Se cuenta también que, al ver pasar a Anitos, dijo: «Ahï teneis a ese hombre lleno de orgullo, convencido de que ha llevado a cabo una hazaña grande y noble con hacerme morir porque, al ver que la ciudad le honraba con las mayores distinciones, dije que no debía educar a su hijo en el oficio de curtidor. ¡Pobre desgraciado, que no sabe, al parecer, que aquel de nosotros dos que haya dejado hechas las obras más útiles y más hermosas para siempre, ése será el vencedor

 «Pero —siguió diciendo— tal como Homero ha atribuido a algunos de sus personajes la capacidad de pronosticar el porvenir en el momento de su muerte, también yo quiero hacer una profecía. Tuve una breve relación con el hijo de Anitos y me pareció que no era de espíritu débil; creo que no permanecerá en la vida servil que su padre preparó para él, sino que, por no tener níngún consejero diligente, caerá en alguna pasión vergonzosa y llegará lejos en la carrera del vicio».

Y no se equivocó con estas palabras, pues aquel muchacho le tomó gusto al vino y no dejaba de beber ni de día ni de noche, y al final no fue de ninguna utilidad para nadie, ni para su ciudad, ni para sus amigos, ni para sí mismo. En cuanto a Anitos, por la mala educación dada a su hijo, y por su propia falta de juicio, incluso después de muerto conserva su mala reputación.
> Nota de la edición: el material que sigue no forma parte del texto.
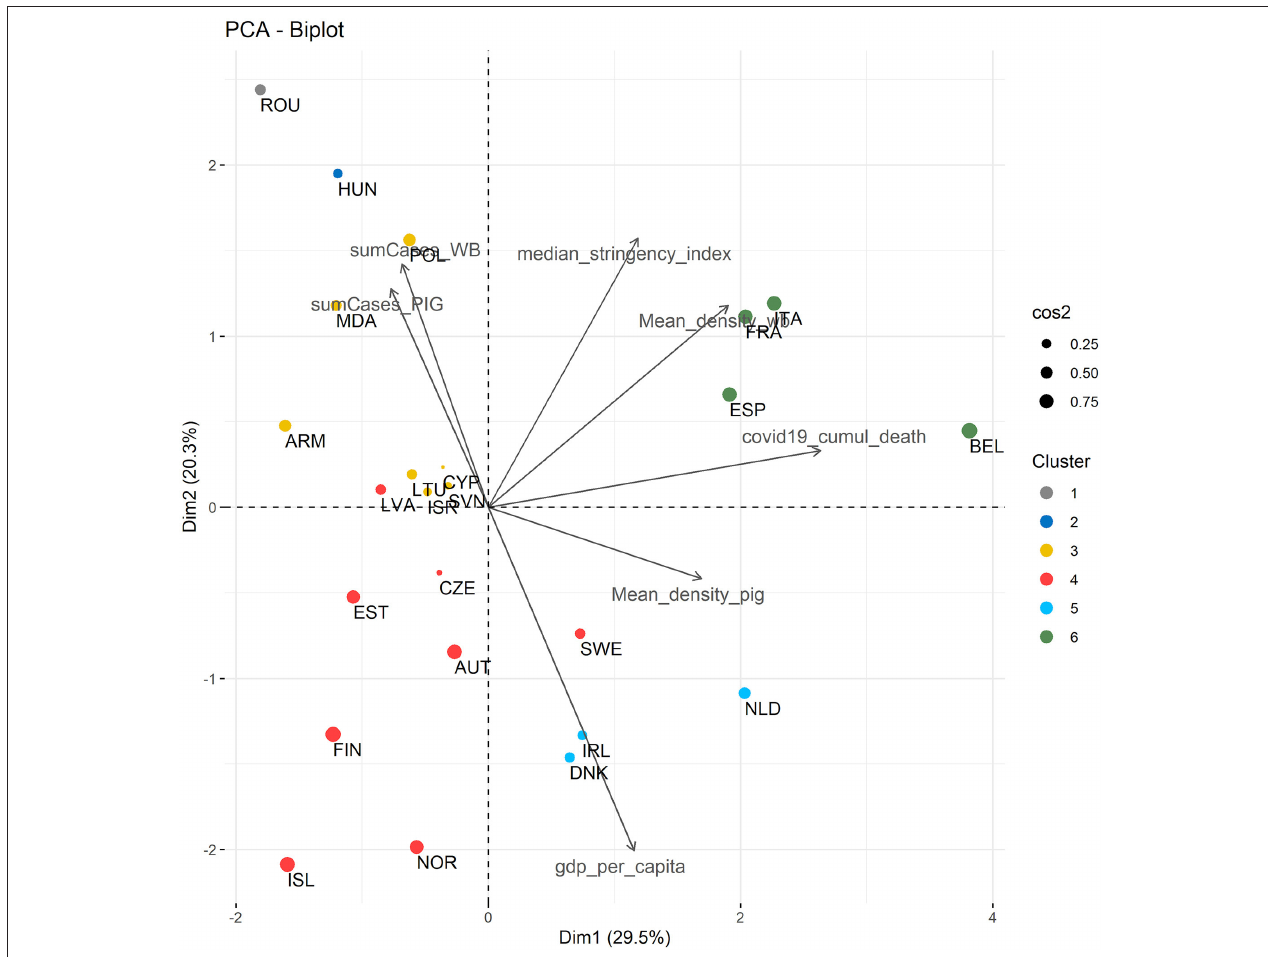
FIGURE 2 | Biplot of the first two axes of the principal component analysis (PCA) showing the clustering of the 24 participating countries based on sanitary and economic variables. Countries are colored according to their cluster. Dot size corresponds to cos2 value. ARM, Armenia; AUT, Austria; BEL, Belgium; CYP, Cyprus; CZE, Czech Republic; DNK, Denmark; ESP, Spain; EST, Estonia; FIN, Finland; FRA, France; ISL, Iceland; ISR, Israel; ITA, Italy; HUN, Hungary; IRL, Ireland; LVA, Latvia; LTU, Lithuania; MDA, Moldova; NLD, Netherlands; NOR, Norway; POL, Poland; ROU, Romania; SVN, Slovenia; SWE,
Al ensalzarse a sí mismo ante el tribunal, Sócrates despertó el odio de los jueces y los impulsó más aún a votar su condena. Por mi parte, creo que ha alcanzado un destino grato a los dieses, pues abandonó lo más duro de la vida y encontró la más fácil de las muertes. Demostró así la fortaleza de su espíritu, pues cuando se dio cuenta de que para él era preferible morir a seguir viviendo, lo mismo que no se opuso a los otros bienes de la vida, tampoco se acobardó ante la muerte, sino que la aceptó y la recibió con alegría.

Por mi parte, cuando pienso en la sabiduría y nobleza de espíritu de aquel hombre, no puedo dejar de recordarlo y, al acordarme de él, no puedo dejar de elogiarle. Si alguien de los que aspiran a la virtud tuvo trato alguna vez con una persona más beneficiosa que Sócrates, tal hombre debe ser tenido por muy feliz.